■ **Work to be completed**: Please report how many lines in the records below contain "homes". Reply with the number alone.

------ Source records

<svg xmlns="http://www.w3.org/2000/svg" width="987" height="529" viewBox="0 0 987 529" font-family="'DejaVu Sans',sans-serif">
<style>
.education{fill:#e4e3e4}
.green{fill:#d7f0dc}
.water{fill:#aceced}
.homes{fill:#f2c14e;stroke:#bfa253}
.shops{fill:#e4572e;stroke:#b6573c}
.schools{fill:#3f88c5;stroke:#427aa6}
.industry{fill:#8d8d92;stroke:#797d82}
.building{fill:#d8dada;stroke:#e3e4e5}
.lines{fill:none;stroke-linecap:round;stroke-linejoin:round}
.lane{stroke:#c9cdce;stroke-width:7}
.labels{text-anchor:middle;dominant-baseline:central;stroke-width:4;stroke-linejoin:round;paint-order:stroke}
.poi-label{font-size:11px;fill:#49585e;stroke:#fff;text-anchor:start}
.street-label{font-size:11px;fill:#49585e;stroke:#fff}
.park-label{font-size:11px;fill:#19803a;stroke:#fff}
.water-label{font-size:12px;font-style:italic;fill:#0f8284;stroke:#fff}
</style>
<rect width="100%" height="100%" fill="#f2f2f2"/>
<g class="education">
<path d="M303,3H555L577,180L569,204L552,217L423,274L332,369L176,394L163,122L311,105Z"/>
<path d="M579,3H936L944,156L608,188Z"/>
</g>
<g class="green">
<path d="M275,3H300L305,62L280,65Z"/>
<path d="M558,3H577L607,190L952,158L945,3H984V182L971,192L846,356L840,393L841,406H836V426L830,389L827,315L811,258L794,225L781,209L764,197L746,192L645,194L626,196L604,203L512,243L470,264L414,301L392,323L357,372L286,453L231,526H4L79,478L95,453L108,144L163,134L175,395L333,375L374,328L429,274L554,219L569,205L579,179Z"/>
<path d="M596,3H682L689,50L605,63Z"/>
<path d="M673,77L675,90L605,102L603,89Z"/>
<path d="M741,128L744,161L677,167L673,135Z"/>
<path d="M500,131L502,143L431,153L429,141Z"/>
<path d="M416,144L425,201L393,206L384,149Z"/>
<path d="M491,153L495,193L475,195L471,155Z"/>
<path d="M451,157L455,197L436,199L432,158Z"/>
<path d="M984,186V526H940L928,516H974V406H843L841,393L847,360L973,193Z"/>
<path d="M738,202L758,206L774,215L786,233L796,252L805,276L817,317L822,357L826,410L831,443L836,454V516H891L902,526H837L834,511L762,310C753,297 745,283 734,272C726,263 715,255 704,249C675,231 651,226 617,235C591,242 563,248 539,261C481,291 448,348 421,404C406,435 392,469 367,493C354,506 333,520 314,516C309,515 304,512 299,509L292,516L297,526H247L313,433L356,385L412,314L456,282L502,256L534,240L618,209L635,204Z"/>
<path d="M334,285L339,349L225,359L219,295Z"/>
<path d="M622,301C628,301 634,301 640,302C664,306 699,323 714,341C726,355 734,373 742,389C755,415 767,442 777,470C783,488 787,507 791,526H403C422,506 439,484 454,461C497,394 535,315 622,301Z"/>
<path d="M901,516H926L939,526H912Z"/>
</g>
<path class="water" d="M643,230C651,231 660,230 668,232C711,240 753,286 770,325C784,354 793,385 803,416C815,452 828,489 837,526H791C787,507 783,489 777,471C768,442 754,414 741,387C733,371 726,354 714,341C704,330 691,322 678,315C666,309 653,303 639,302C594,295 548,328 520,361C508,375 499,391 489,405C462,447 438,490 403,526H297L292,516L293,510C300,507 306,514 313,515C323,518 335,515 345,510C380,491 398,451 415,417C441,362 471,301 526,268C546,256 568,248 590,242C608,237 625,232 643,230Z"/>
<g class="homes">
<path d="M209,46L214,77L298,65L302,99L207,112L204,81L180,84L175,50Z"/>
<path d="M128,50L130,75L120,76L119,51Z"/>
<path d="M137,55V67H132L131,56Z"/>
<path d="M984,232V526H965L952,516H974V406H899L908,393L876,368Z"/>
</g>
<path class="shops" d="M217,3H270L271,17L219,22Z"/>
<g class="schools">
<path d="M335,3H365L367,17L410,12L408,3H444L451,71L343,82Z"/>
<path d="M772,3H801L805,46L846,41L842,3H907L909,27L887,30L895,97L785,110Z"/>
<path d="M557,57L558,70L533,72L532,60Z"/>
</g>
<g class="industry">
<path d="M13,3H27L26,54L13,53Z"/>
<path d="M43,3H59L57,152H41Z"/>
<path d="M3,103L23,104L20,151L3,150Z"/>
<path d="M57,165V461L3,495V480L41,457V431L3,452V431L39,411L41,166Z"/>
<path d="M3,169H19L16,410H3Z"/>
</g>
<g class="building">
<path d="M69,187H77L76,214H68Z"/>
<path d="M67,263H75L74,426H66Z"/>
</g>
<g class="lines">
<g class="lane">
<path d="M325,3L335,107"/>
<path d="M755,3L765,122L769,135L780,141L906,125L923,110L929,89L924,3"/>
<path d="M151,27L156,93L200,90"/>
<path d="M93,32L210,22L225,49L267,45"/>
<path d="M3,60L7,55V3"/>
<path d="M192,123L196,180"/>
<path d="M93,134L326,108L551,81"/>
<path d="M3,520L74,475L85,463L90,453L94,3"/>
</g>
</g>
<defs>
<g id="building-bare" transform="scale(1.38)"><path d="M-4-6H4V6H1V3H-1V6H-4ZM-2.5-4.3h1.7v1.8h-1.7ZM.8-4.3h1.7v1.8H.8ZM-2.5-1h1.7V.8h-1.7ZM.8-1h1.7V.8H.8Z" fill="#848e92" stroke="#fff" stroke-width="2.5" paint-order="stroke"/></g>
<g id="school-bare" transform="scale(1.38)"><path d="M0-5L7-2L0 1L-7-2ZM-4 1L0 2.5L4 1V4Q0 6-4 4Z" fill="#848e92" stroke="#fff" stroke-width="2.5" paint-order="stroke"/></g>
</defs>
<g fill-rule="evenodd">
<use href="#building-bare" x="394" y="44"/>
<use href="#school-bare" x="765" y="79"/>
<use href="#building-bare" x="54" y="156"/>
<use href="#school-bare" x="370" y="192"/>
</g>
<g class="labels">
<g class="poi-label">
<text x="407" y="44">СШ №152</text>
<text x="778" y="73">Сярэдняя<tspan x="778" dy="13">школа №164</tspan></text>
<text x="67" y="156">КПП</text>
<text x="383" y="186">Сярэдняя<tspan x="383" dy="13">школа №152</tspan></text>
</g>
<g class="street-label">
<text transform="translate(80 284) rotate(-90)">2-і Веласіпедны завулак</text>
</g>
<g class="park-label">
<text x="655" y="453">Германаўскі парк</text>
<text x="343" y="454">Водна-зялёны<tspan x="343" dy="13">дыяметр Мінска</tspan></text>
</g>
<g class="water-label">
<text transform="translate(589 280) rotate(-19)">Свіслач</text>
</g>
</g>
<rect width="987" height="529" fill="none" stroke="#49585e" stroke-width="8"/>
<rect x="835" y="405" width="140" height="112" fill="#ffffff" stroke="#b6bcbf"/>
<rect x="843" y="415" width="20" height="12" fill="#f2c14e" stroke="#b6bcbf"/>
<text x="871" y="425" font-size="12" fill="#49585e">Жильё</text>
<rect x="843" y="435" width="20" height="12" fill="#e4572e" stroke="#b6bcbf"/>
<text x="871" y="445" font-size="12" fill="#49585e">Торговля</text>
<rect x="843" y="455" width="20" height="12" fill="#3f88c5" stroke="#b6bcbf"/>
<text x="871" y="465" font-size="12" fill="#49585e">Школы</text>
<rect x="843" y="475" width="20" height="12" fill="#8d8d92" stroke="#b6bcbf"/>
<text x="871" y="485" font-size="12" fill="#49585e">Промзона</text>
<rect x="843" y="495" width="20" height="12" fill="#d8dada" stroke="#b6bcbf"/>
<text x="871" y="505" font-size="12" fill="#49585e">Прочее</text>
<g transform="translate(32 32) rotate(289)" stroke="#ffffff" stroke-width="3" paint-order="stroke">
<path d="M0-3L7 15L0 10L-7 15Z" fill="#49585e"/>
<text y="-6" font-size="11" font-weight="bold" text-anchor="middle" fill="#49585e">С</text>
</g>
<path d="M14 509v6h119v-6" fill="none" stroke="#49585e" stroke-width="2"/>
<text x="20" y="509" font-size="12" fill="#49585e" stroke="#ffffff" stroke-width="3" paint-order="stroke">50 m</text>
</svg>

------------

■ **Your response**: 2